If the Thunder fail to win a ring or even come close, would they consider breaking up their young squad for a chance at Howard?
Kevin Durant is the face of the franchise and isn't going anywhere.
But could they consider dealing Russell Westbrook and Serge Ibaka for Howard?
It certainly would be the best deal available for Orlando, but let's look at it from Oklahoma City's standpoint.
Westbrook is dynamic, but so too is James Harden, and Harden could certainly take a lot of the sting out of this move for the Thunder.
Ibaka is a very good defender and is one of the most athletic big men in the league, but Howard is the best center on the planet and does everything that Ibaka does but better.
A three-man grouping of Durant, Harden and Howard would certainly catapult the Thunder into title contention, but would the team be willing to give up on Westbrook?
Just about every team on the planet would want Howard, and most would be willing to deal nearly their entire roster for a shot at him.
Utah has a lot of young, big talent, but Howard probably wouldn't re-sign there.
Detroit has a great big man and a lottery pick to offer, but Howard definitely wouldn't remain in a Pistons uniform.
Brooklyn offers a chance at taking New York, but it doesn't have enough talent to make the deal intriguing for Orlando.
Additionally, Miami, New York and a whole host of other teams would love to bring in Howard, but similarly, they don't have the required players available to make it worth Orlando's while.

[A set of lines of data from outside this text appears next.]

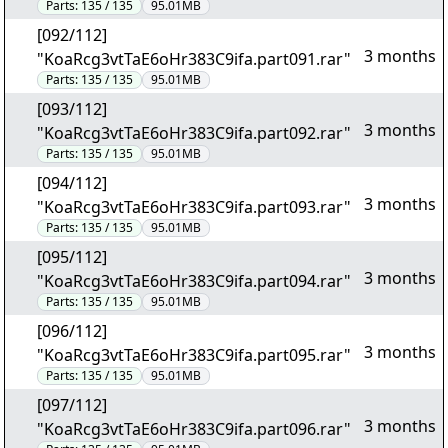
Parts:
135 / 135
95.01MB
[092/112]
3 months
"KoaRcg3vtTaE6oHr383C9ifa.part091.rar"
Parts:
135 / 135
95.01MB
[093/112]
3 months
"KoaRcg3vtTaE6oHr383C9ifa.part092.rar"
Parts:
135 / 135
95.01MB
[094/112]
3 months
"KoaRcg3vtTaE6oHr383C9ifa.part093.rar"
Parts:
135 / 135
95.01MB
[095/112]
3 months
"KoaRcg3vtTaE6oHr383C9ifa.part094.rar"
Parts:
135 / 135
95.01MB
[096/112]
3 months
"KoaRcg3vtTaE6oHr383C9ifa.part095.rar"
Parts:
135 / 135
95.01MB
[097/112]
3 months
"KoaRcg3vtTaE6oHr383C9ifa.part096.rar"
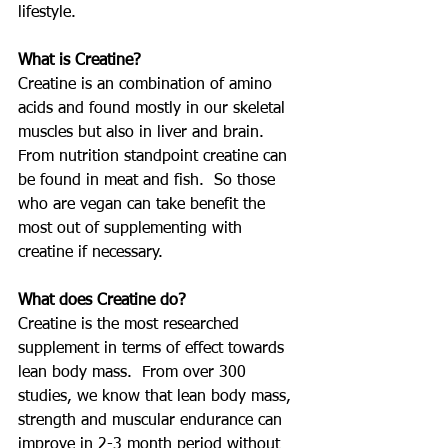
lifestyle.
What is Creatine?
Creatine is an combination of amino 
acids and found mostly in our skeletal 
muscles but also in liver and brain.  
From nutrition standpoint creatine can 
be found in meat and fish.  So those 
who are vegan can take benefit the 
most out of supplementing with 
creatine if necessary.
What does Creatine do?
Creatine is the most researched 
supplement in terms of effect towards 
lean body mass.  From over 300 
studies, we know that lean body mass, 
strength and muscular endurance can 
improve in 2-3 month period without 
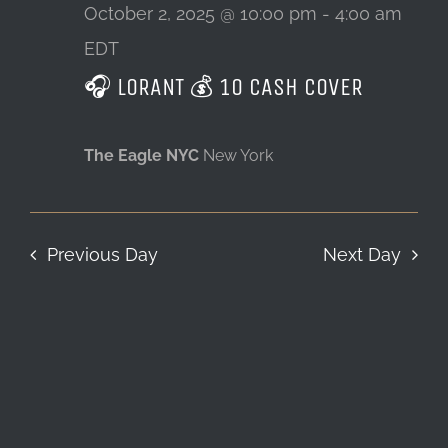
2,
October 2, 2025 @ 10:00 pm
-
4:00 am
EDT
LOCATION & HOURS
2025
🎧 LORANT 💰 10 CASH COVER
CONTACT
The Eagle NYC
New York
Previous Day
Next Day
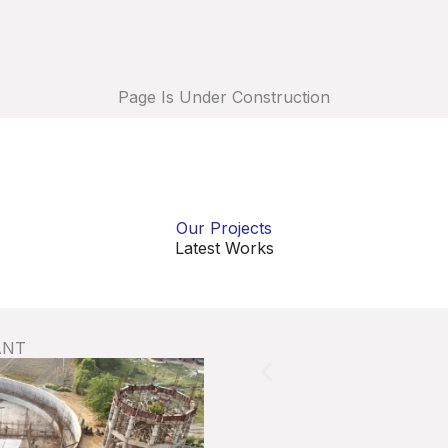
Page Is Under Construction
Our Projects
Latest Works
ANT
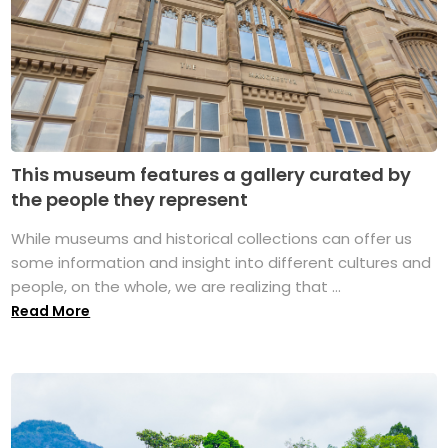
This museum features a gallery curated by
the people they represent
While museums and historical collections can offer us
some information and insight into different cultures and
people, on the whole, we are realizing that ...
Read More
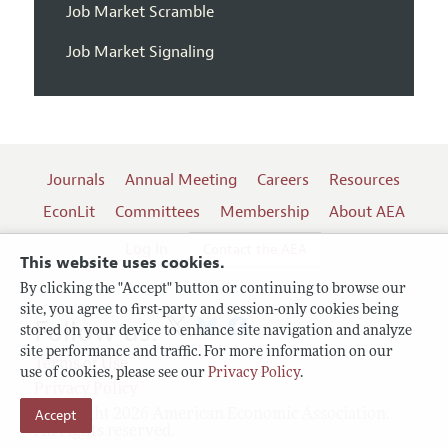
Job Market Scramble
Job Market Signaling
Journals
Annual Meeting
Careers
Resources
EconLit
Committees
Membership
About AEA
Log In
Contact the AEA
This website uses cookies.
By clicking the "Accept" button or continuing to browse our
site, you agree to first-party and session-only cookies being
Follow us:
stored on your device to enhance site navigation and analyze
site performance and traffic. For more information on our
Terms of Use
use of cookies, please see our
Privacy Policy
.
Privacy Policy
Accept
Copyright 2026 American Economic Association.
All rights reserved.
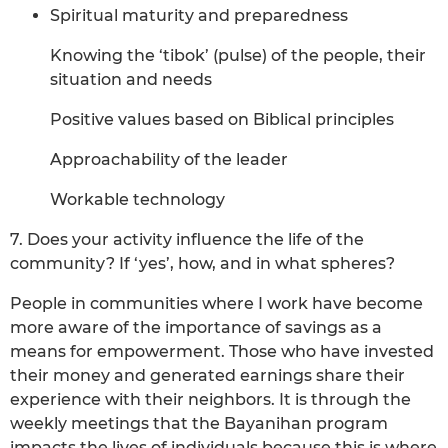
Spiritual maturity and preparedness
Knowing the ‘tibok’ (pulse) of the people, their
situation and needs
Positive values based on Biblical principles
Approachability of the leader
Workable technology
7. Does your activity influence the life of the
community? If ‘yes’, how, and in what spheres?
People in communities where I work have become
more aware of the importance of savings as a
means for empowerment. Those who have invested
their money and generated earnings share their
experience with their neighbors. It is through the
weekly meetings that the Bayanihan program
impacts the lives of individuals because this is where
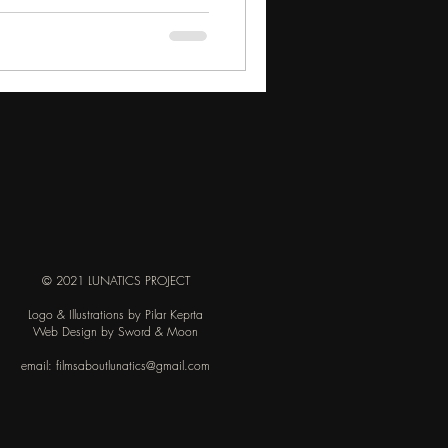
© 2021 LUNATICS PROJECT
Logo & Illustrations by Pilar Keprta
Web Design by Sword & Moon
email:
filmsaboutlunatics@gmail.com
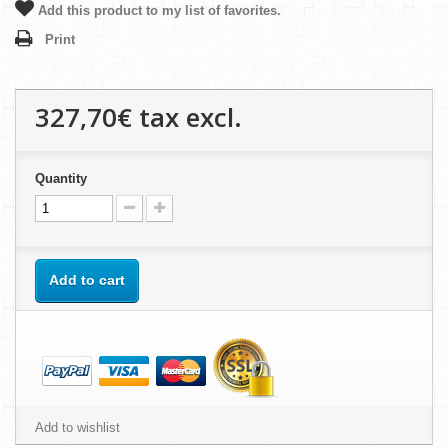
Add this product to my list of favorites.
Print
327,70€
tax excl.
Quantity
Add to cart
Add to wishlist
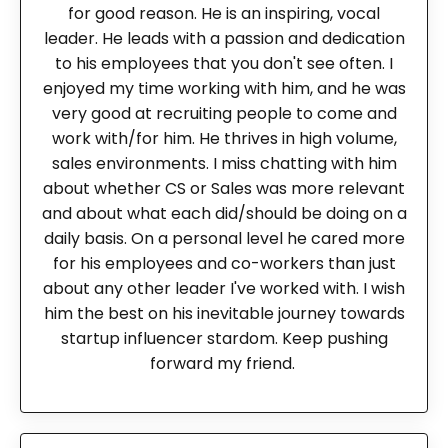
for good reason. He is an inspiring, vocal
leader. He leads with a passion and dedication
to his employees that you don't see often. I
enjoyed my time working with him, and he was
very good at recruiting people to come and
work with/for him. He thrives in high volume,
sales environments. I miss chatting with him
about whether CS or Sales was more relevant
and about what each did/should be doing on a
daily basis. On a personal level he cared more
for his employees and co-workers than just
about any other leader I've worked with. I wish
him the best on his inevitable journey towards
startup influencer stardom. Keep pushing
forward my friend.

Orlando must deal Howard. That is no longer up for debate. His history of flip-flopping and making outlandish demands and then backing off from them hints at an immature, petulant talent that has no clue what he wants.
It needs to rid itself of this soap opera and turn the page in order to help salvage their franchise.
It can't afford to let him walk like it did with Shaquille O'Neal in the 1990's, and it can't continue to let him hold its franchise captive.
It needs to make a deal, and make it quickly.
The best bet is still the Lakers, but if I were the Magic, I would keep close tabs on Oklahoma City.
If the Thunder disappoint this year, they may be in the market for an elite center, and a package of Westbrook and Ibaka would certainly help the Magic return to the playoffs.